Data provided -
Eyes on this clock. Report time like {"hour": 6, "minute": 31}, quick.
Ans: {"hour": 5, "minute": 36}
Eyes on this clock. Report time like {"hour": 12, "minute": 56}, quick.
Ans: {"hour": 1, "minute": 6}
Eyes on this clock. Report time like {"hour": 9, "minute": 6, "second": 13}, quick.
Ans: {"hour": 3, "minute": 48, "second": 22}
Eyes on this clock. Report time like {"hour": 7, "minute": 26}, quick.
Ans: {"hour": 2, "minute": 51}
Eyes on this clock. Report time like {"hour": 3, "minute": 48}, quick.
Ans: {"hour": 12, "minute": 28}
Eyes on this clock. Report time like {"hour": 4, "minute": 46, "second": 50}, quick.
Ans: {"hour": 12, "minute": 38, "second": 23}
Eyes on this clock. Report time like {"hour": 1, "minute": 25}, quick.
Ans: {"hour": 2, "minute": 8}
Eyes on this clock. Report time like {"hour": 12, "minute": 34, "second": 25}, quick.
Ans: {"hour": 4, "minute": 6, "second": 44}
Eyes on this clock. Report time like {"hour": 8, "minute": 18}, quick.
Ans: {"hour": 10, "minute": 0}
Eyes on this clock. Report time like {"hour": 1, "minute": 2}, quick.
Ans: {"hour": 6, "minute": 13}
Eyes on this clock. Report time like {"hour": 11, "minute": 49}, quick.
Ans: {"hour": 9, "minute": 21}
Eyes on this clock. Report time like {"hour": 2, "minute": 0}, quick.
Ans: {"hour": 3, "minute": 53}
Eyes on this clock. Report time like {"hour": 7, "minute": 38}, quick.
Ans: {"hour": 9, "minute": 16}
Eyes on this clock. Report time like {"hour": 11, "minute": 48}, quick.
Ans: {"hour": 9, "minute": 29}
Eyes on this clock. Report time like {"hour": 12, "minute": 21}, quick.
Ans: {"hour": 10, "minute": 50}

Requirements - Rewrite every one of the records above with "Report time" changed to "Give the time", keeping everything else the same.

Response -
Eyes on this clock. Give the time like {"hour": 6, "minute": 31}, quick.
Ans: {"hour": 5, "minute": 36}
Eyes on this clock. Give the time like {"hour": 12, "minute": 56}, quick.
Ans: {"hour": 1, "minute": 6}
Eyes on this clock. Give the time like {"hour": 9, "minute": 6, "second": 13}, quick.
Ans: {"hour": 3, "minute": 48, "second": 22}
Eyes on this clock. Give the time like {"hour": 7, "minute": 26}, quick.
Ans: {"hour": 2, "minute": 51}
Eyes on this clock. Give the time like {"hour": 3, "minute": 48}, quick.
Ans: {"hour": 12, "minute": 28}
Eyes on this clock. Give the time like {"hour": 4, "minute": 46, "second": 50}, quick.
Ans: {"hour": 12, "minute": 38, "second": 23}
Eyes on this clock. Give the time like {"hour": 1, "minute": 25}, quick.
Ans: {"hour": 2, "minute": 8}
Eyes on this clock. Give the time like {"hour": 12, "minute": 34, "second": 25}, quick.
Ans: {"hour": 4, "minute": 6, "second": 44}
Eyes on this clock. Give the time like {"hour": 8, "minute": 18}, quick.
Ans: {"hour": 10, "minute": 0}
Eyes on this clock. Give the time like {"hour": 1, "minute": 2}, quick.
Ans: {"hour": 6, "minute": 13}
Eyes on this clock. Give the time like {"hour": 11, "minute": 49}, quick.
Ans: {"hour": 9, "minute": 21}
Eyes on this clock. Give the time like {"hour": 2, "minute": 0}, quick.
Ans: {"hour": 3, "minute": 53}
Eyes on this clock. Give the time like {"hour": 7, "minute": 38}, quick.
Ans: {"hour": 9, "minute": 16}
Eyes on this clock. Give the time like {"hour": 11, "minute": 48}, quick.
Ans: {"hour": 9, "minute": 29}
Eyes on this clock. Give the time like {"hour": 12, "minute": 21}, quick.
Ans: {"hour": 10, "minute": 50}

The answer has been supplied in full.